Thursday, December 16, 2004

City: Former APD Officer Stole $700 From Man He Arrested

By Jeff Proctor, Journal Staff Writer

A former Albuquerque police officer stole $700 from a man he arrested for drunken driving, according to an investigation conducted by the city's Independent Review Office.
The officer, who has not been named, initially agreed to cooperate with the office's investigation. But on the day he was to take a polygraph, the officer resigned.
"It is my finding that this officer stole the money, then lied about it in a statement," Independent Review Officer Jay Rowland told the Police Oversight Commission last week.
The commission voted unanimously Dec. 9 to uphold Rowland's findings and sustain the complaint filed against the former officer.
But APD Chief Gilbert Gallegos disagrees, saying there wasn't enough evidence to say the former officer was guilty.

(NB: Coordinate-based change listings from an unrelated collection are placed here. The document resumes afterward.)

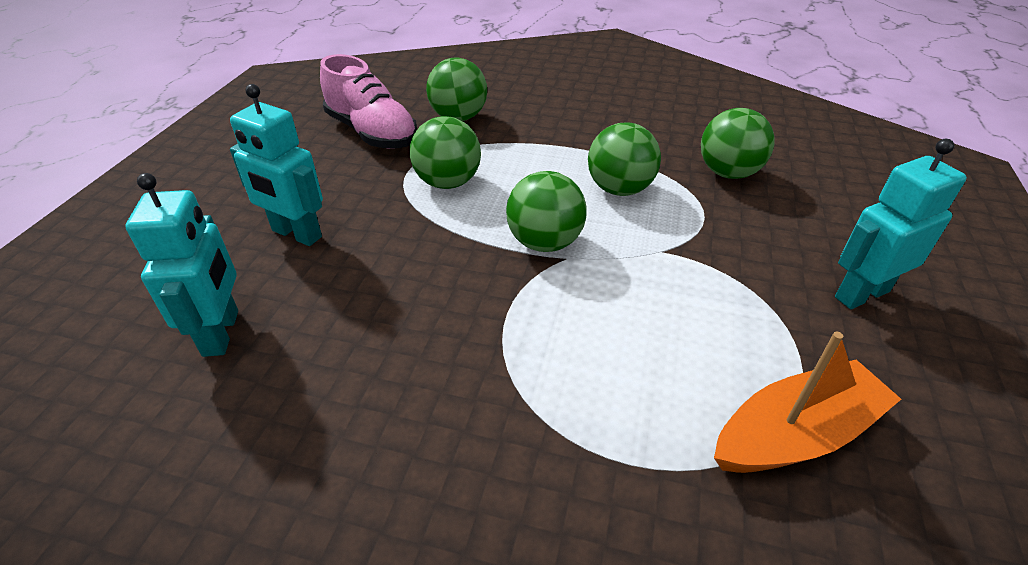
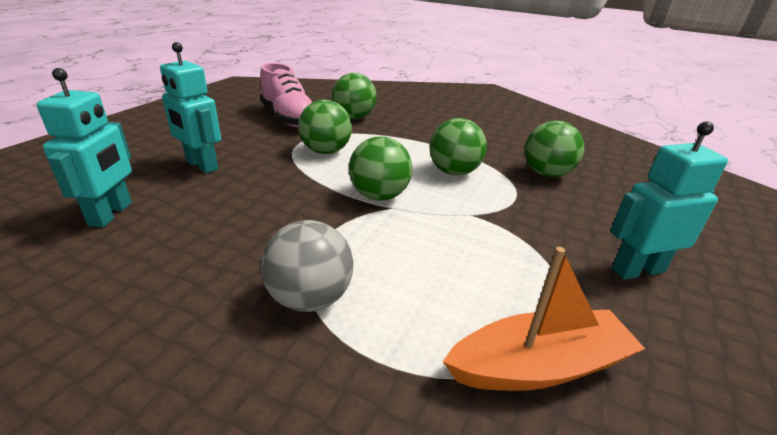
camera: 10 degrees right, 10 degrees down
(527, 403) = (310, 298): none -> grey ball

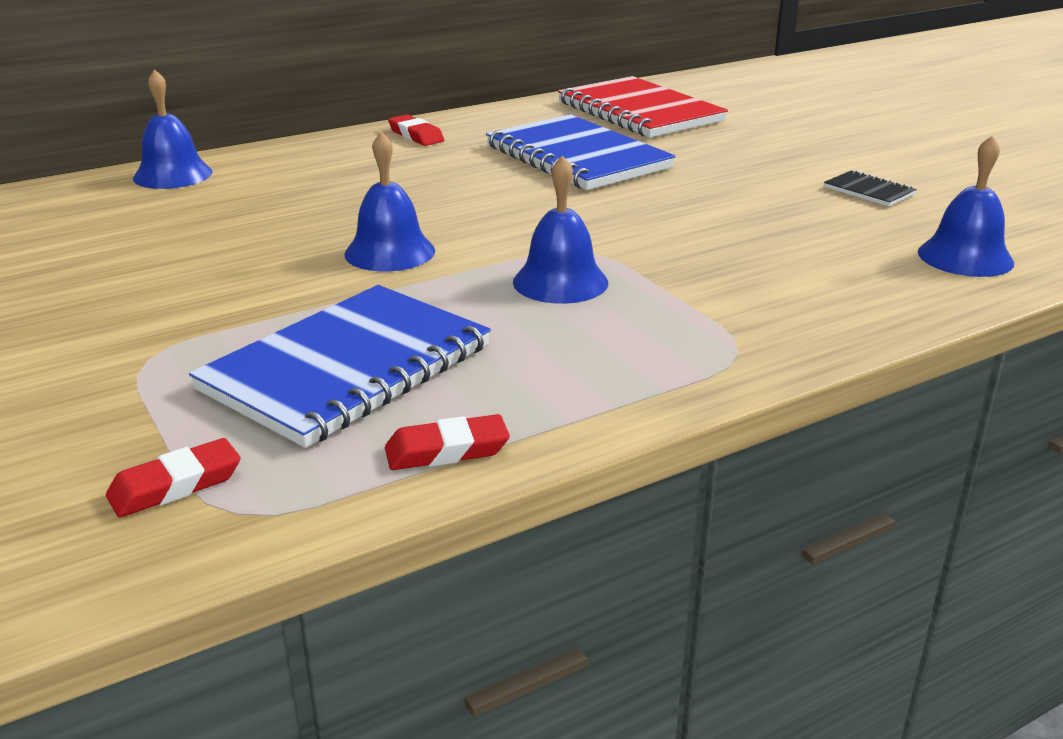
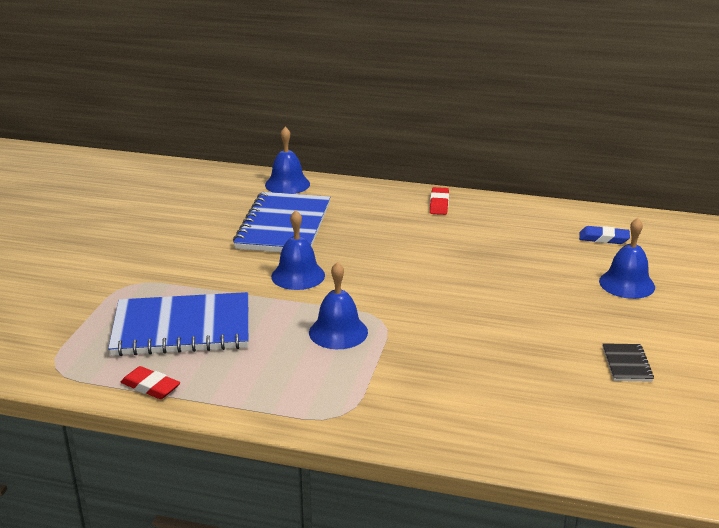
camera: 45 degrees right, 0 degrees up
(175, 485) = (56, 346): red eraser -> none
(577, 157) = (497, 257): blue notebook -> blue notebook (284, 226)
(640, 112) = (603, 238): red notebook -> blue eraser
(965, 257) = (583, 437): blue bell -> blue bell (627, 284)

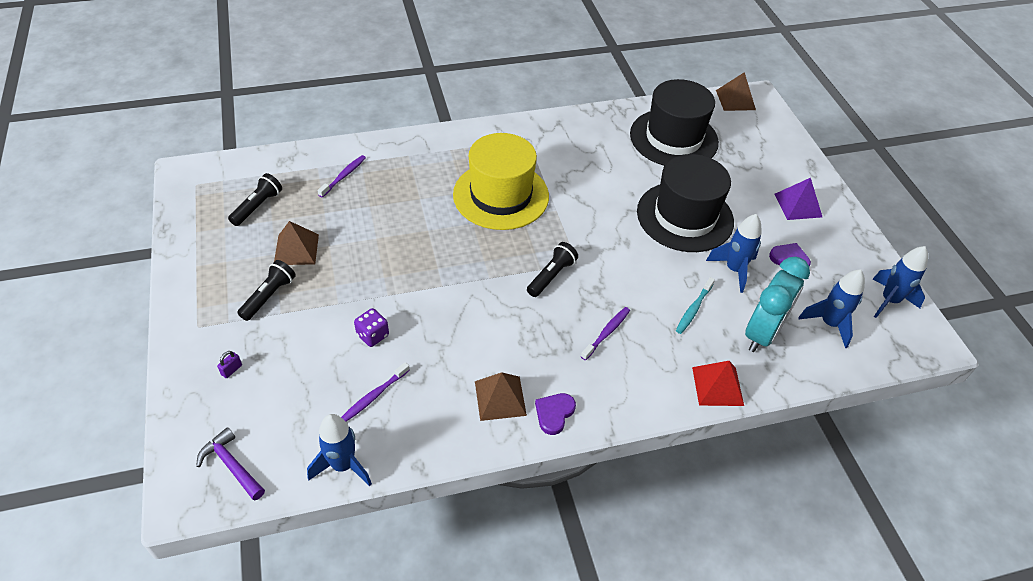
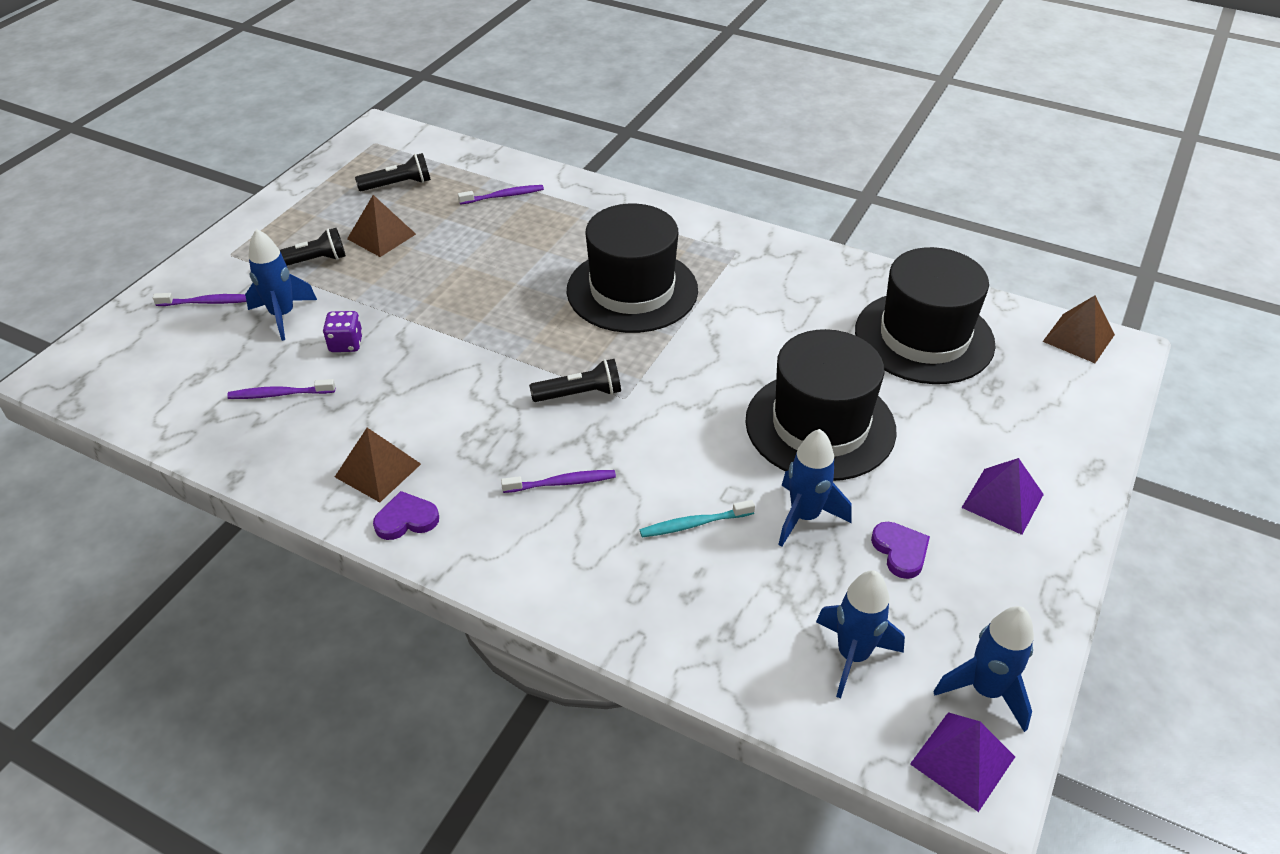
camera: 45 degrees right, 5 degrees down
(231, 370) = (208, 302): purple padlock -> purple toothbrush
(231, 465) = (113, 374): purple hammer -> none
(343, 465) = (183, 432): blue rocket -> blue rocket (283, 316)
(501, 195) = (632, 290): yellow hat -> black hat
(717, 386) = (611, 618): red pyramid -> none
(762, 333) = (745, 604): turquoise clock -> none
(915, 338) = (962, 760): none -> purple pyramid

APD Deputy Chief Paul Chavez could not be reached for comment on the case.
The allegation stems from a Feb. 28 traffic stop, according to the investigation. During the stop, the officer took $700 from the driver's pocket and threw it in his squad car, the investigation found.
"There was another officer present, and that officer did see some money," Rowland said.

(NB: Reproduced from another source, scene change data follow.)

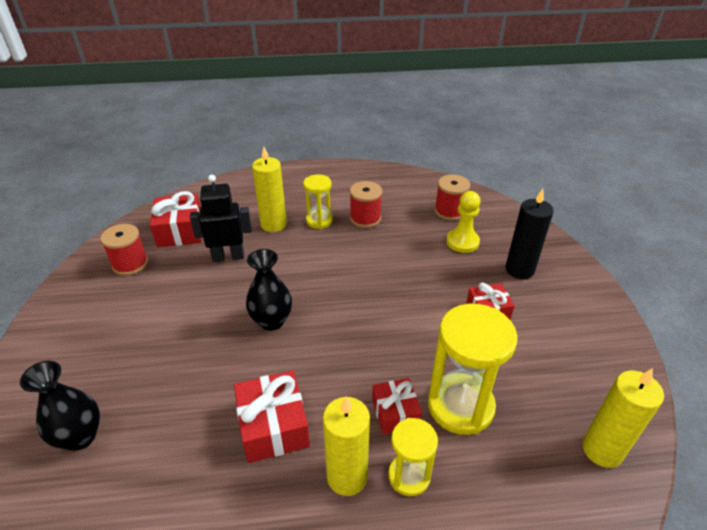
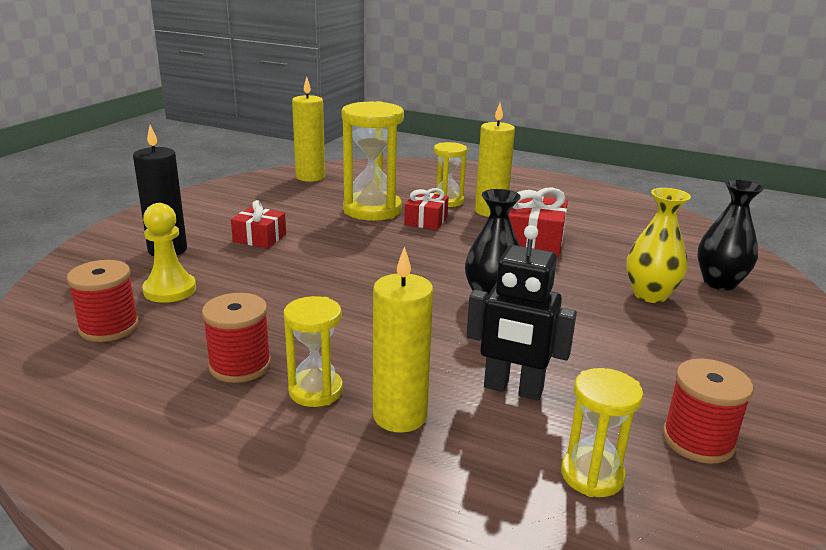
camera: 150 degrees left, 15 degrees down
(150, 383) = (650, 295): none -> yellow vase
(180, 231) = (592, 475): red gift -> yellow hourglass

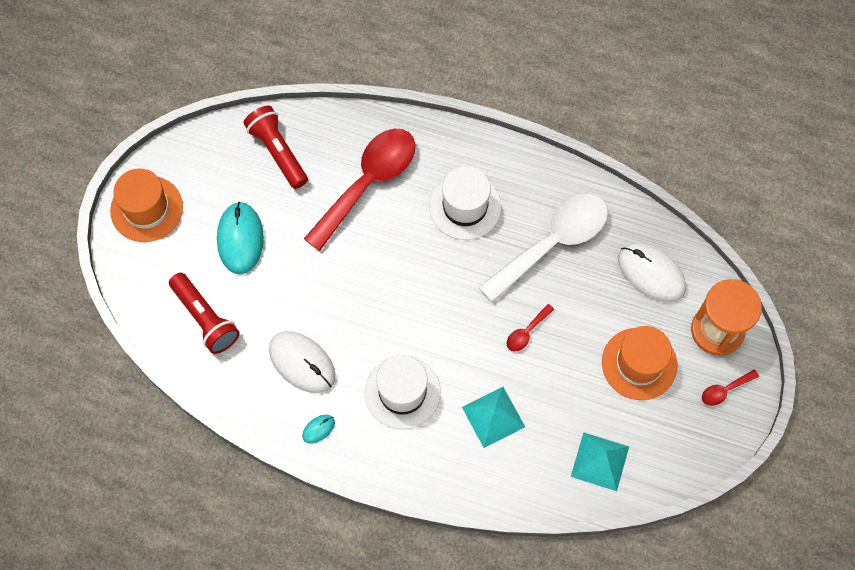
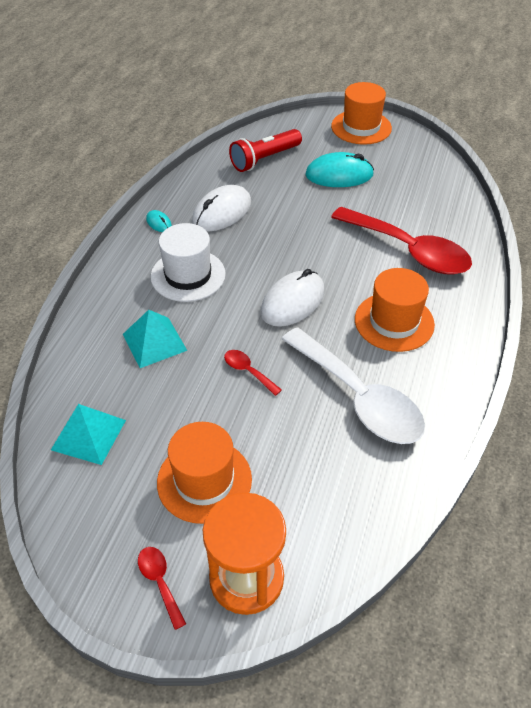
camera: 90 degrees right, 20 degrees down
(278, 152) = (429, 193): red flashlight -> none
(465, 206) = (394, 322): white hat -> orange hat
(651, 273) = (326, 500): white mouse -> white mouse (292, 302)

The former officer arrested the man and took him to the now-closed Prisoner Transfer Station— a building Downtown where police took offenders to be processed before taking them to the Metropolitan Detention Center on the West Side.
When he was released from the West Side jail, the man refused to sign a property list because it did not contain his $700, the investigation shows.

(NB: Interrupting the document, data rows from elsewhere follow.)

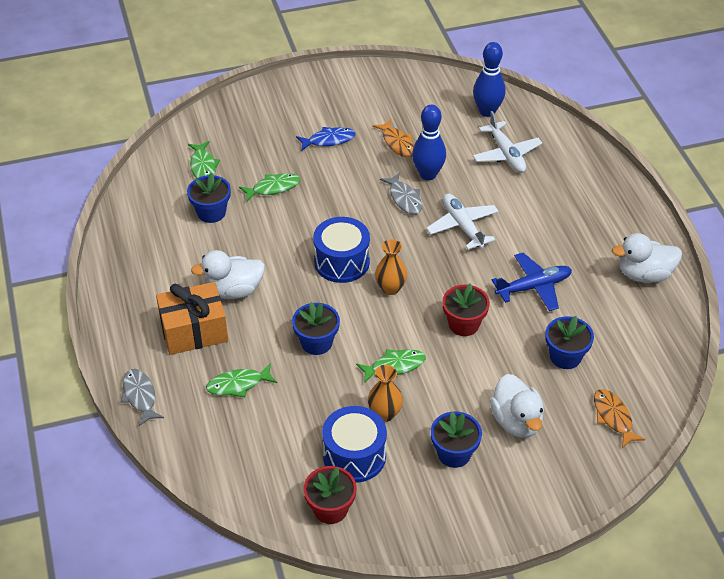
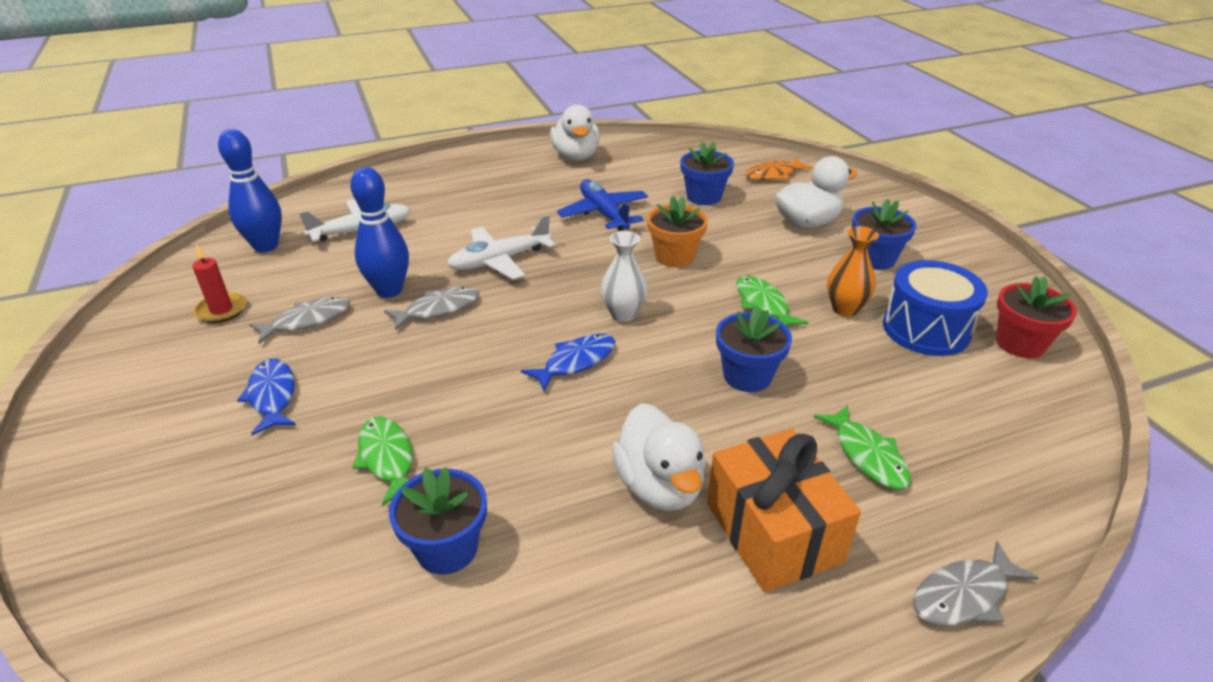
camera: 95 degrees left, 10 degrees down
(203, 166) = (291, 585): green fish -> none
(342, 262) = (575, 362): blue drum -> blue fish
(390, 288) = (623, 314): orange vase -> white vase
(397, 143) = (307, 321): orange fish -> grey fish
(412, 106) = (221, 310): none -> red candle
(464, 324) = (674, 256): red flower pot -> orange flower pot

The man filed a complaint with the POC in April, and investigators found he had cashed a check on the day he was arrested for about $3,000.
He spent money on attorney's fees, a paint job for his car and liquor at an Albuquerque bar, the investigation shows. The leftover $700 was money he owed his mother.
The man passed a polygraph test that asked whether he had money on him when he was stopped, the investigation shows.
In an interview, the officer denied stealing any money and agreed to take a polygraph. Shortly after the interview— sometime in May— the officer resigned.